Fury has been released and with it the latest in movies showing us sides of Americans in combat in ways only recently seen. Gone are the epic “In Harm’s Way” and “The Big Red One,” replaced by movies that bring us closer to conflict on an individual basis, rather than a fleet or division. As I make my way through a management class I had to ask myself if there was a way to compare the positions and roles in the business world to those of a tank crew.
Tank Commander-Coordinator, Gunner-Executes the mission, Loader-Assists in execution of mission, Bow/Machine Gunner-protects the unit, Driver-Steers the unit.
A Tank Commander’s primary purpose is to coordinate the efforts of the crew to effectively shoot, move, and communicate. He takes orders from the Platoon Leader or Platoon Sergeant, directs his driver to maneuver the tank to where it needs to go, establishes sectors to scan, issues fire commands to the gunner that tell him or verify what the target is and what type of round or weapon system to use.
The Gunner was afforded one of the most important jobs inside the Sherman in the firing of the main gun. By training order, the tank commander would verbally call out the target (signifying the target’s type in the process), its location and what projectile to load. The loader processed the available information immediately and loaded the fresh ammunition round into the gun’s breech. The gunners job was to traverse the turret in the desired location based on his commander’s description and line up the target, adjusting for ammunition type and target distance. The gunner had the ability to rotate the turret at full speed and gradually decrease speed once he approached the targets general direction. Once lined up with the target, the gunner would affirm the commanders verbalized target parameters and take precise aim through his available scope.
The Loader’s job was to load the main gun. This was done by the loader pulling back on a lever located on the breechlock and then depositing a “fresh” projectile round – AP (Armor Piercing) or HEAT (High-Explosive Anti-Tank) – into the breech, depending on what type of targets were called out by the tank commander. Upon hearing the target call, the order was then given for which type of round the loader was to load. Most experienced loaders generally knew from past engagements what type of shell to load once the target type was called out. Generally, only the lead tank in any column was armed with a ready-round as this was done for safety purposes so the rear portion of the column would not accidentally open fire on the forward portion in the event of an ambush. This did well in keeping friendly tankers safe from one another, but in the heat of battle, it counted seconds against a tank crew’s response time once the enemy had either opened fire or revealed themselves to the column.
The Bow Gunner doubled as the assistant driver though he had none of the driver controls allocated to his station. In the event that the primary driver would become incapacitated, the bow gunner could double in his place.

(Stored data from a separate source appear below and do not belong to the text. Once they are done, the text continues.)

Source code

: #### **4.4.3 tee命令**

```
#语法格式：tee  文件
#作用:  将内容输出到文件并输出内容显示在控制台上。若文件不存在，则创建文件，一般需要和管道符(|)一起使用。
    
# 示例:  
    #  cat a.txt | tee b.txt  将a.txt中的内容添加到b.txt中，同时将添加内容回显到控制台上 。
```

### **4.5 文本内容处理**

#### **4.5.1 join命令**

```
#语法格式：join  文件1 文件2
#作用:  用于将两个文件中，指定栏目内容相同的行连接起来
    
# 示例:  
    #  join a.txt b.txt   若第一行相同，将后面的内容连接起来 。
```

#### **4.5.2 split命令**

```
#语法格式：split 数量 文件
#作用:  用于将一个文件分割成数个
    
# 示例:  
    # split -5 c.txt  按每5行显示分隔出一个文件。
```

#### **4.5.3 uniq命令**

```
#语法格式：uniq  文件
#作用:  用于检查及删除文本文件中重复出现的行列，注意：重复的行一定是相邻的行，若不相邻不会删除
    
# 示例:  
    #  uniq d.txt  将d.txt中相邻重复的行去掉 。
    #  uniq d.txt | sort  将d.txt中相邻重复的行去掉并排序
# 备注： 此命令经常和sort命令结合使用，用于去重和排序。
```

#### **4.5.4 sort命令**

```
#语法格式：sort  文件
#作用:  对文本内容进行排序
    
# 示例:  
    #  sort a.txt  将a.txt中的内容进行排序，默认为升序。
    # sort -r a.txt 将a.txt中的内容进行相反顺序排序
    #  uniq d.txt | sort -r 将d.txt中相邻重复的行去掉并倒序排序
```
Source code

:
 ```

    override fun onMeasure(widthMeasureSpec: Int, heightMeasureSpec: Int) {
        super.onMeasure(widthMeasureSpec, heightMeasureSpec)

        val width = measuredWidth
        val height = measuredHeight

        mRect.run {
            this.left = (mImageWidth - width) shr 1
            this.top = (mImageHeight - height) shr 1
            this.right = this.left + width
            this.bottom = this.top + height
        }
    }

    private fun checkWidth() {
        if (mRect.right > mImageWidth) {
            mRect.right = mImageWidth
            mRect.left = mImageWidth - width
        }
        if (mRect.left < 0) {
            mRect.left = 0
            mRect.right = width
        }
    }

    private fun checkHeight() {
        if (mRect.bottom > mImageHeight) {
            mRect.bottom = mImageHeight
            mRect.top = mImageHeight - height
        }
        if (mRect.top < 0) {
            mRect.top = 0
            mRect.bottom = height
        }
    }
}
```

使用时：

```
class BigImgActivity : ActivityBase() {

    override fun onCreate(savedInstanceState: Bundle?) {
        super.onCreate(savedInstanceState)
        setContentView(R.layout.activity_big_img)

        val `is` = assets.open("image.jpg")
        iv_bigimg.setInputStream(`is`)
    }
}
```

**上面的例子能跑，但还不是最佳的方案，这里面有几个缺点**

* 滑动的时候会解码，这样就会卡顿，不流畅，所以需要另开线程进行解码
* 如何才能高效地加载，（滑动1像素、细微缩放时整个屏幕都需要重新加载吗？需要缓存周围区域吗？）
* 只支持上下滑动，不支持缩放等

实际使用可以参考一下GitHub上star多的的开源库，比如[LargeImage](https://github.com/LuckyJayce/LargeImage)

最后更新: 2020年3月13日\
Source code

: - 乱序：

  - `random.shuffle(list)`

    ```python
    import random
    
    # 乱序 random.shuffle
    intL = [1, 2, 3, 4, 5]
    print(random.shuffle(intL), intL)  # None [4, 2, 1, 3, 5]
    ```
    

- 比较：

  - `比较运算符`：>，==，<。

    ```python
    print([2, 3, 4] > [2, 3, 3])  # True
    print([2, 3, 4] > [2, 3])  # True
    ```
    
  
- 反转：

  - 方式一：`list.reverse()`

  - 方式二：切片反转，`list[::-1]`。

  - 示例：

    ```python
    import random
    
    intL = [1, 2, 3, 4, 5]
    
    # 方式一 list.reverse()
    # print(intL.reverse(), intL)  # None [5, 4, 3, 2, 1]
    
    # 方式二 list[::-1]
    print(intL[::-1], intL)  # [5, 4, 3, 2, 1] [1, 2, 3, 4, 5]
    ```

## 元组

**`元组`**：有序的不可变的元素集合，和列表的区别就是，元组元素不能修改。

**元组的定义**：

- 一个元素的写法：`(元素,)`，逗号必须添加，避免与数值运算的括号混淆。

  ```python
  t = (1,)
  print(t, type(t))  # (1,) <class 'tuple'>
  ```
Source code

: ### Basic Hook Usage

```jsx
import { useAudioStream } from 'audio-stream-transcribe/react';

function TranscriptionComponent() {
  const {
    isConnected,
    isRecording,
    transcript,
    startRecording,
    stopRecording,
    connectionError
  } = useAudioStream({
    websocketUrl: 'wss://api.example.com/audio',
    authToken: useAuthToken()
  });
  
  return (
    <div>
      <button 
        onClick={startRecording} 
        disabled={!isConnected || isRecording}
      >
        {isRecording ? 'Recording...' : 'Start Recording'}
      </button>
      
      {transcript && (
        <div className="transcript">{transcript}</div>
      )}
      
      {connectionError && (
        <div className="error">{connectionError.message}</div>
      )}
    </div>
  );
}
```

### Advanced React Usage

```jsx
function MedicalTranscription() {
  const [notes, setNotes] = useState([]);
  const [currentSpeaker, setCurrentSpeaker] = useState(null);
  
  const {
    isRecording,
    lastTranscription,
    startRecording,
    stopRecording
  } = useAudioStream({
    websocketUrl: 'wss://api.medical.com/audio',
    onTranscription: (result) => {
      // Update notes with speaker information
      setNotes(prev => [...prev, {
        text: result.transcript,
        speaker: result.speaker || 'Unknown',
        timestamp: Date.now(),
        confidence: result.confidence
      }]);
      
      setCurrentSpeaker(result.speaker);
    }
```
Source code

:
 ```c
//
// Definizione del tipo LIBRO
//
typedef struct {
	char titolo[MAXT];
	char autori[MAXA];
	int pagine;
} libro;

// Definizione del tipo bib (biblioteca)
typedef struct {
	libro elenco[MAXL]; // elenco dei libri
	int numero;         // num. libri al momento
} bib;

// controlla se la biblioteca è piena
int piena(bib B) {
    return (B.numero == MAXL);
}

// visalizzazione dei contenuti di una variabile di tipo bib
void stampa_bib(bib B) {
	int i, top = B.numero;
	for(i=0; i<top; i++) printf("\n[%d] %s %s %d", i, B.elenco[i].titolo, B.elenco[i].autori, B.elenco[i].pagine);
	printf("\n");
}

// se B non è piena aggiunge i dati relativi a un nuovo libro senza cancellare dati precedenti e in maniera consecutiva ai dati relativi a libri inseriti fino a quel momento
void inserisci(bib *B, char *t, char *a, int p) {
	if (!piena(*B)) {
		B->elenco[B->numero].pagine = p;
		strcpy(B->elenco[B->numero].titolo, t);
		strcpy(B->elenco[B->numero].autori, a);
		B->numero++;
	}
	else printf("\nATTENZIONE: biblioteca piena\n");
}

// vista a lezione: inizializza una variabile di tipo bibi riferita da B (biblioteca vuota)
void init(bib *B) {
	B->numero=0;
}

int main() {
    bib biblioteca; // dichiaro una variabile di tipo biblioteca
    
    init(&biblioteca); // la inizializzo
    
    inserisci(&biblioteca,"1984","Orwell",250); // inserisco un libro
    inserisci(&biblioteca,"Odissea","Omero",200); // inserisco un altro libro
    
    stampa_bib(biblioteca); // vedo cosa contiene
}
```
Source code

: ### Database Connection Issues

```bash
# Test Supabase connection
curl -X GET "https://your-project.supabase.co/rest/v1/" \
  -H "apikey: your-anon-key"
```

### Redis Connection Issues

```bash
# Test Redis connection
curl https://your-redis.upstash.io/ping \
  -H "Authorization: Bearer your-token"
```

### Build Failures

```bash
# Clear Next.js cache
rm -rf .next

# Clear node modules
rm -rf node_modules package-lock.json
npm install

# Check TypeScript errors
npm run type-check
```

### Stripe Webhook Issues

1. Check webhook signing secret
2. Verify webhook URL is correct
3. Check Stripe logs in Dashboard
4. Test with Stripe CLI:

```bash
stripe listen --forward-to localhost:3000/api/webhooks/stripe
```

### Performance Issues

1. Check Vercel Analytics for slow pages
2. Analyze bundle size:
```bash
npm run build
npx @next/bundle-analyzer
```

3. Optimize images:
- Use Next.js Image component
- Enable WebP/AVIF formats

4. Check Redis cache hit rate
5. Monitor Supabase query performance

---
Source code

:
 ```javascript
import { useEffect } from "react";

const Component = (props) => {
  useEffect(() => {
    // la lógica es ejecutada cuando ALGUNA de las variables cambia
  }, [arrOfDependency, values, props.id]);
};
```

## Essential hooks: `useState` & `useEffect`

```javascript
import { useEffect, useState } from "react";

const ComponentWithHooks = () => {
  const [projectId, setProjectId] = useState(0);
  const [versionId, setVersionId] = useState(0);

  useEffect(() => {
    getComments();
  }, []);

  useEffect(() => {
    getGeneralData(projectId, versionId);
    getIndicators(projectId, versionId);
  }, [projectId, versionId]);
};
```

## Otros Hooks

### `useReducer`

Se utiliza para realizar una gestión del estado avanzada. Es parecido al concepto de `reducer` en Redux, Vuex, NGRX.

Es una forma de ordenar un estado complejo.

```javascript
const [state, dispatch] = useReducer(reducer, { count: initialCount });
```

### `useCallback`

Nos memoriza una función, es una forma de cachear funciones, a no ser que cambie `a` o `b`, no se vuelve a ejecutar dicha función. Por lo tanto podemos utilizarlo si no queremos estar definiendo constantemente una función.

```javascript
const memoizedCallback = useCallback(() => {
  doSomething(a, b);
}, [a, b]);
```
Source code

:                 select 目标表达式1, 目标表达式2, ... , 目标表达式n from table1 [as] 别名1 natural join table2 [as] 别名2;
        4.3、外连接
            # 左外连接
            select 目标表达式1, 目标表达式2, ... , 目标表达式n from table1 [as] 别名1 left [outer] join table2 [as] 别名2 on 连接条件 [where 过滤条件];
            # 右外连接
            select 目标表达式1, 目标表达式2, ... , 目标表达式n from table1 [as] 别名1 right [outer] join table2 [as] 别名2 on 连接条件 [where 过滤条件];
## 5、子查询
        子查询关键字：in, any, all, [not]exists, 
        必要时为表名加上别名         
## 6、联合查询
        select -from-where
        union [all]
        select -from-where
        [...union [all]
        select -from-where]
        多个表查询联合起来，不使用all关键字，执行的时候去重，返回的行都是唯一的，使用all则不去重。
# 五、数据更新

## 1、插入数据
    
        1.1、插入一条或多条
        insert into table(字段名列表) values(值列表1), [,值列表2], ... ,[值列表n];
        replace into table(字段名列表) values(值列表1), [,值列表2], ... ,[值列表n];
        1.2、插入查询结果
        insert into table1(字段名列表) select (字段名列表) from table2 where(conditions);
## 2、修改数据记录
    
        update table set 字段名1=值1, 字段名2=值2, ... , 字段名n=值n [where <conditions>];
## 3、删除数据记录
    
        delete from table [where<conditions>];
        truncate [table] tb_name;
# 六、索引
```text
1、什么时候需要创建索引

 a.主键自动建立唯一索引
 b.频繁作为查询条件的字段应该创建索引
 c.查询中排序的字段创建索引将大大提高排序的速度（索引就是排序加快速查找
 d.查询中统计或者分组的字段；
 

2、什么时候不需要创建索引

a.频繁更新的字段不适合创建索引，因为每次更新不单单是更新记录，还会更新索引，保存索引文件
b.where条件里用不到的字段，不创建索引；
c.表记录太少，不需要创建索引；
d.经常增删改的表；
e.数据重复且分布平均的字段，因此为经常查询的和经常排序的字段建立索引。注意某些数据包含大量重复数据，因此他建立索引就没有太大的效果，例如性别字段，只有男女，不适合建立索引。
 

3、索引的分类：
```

The bow gunner’s position required him to be seated at the right front of the hull where his station was primarily dominated by the tail end of his bow-mounted 7.62mm anti-infantry machine gun in a limited-traverse mounting. Like the driver, the bow-gunner was also given the use of a fixed periscope after the dropping of the direct vision slots mentioned earlier. The bow gunner’s position proved useful in engaging and suppressing known enemy positions (as related to infantry) – an important component in the Sherman’s arsenal when combating anti-tank gun crews. To prove the position more important, the bow gunner could also “mark” targets or help “range” the main gun onto a target (or suspected enemy location) via his machine gun tracer rounds which could be utilized to orient the gunner’s cannon with.
The Driver sat lower in the hull than the other occupants, this design decision once again being related to the downward angle taken by the propeller shaft running from the engine compartment at rear down into the gearbox at front. The gunner and loader sat on the turret basket floor in an elevated position when compared to the driver and bow gunner while the tank commander was seated still higher in the turret with quick access to his commander’s hatch. A standing position could be attained by the tank commander via a flip-down circular seat for him to stand on. This allowed for the tank commander to rise up above his hatch and complete the ever-universal image we all have of a tank commander positioned chest-high out of his tank, assessing the battlefield before him.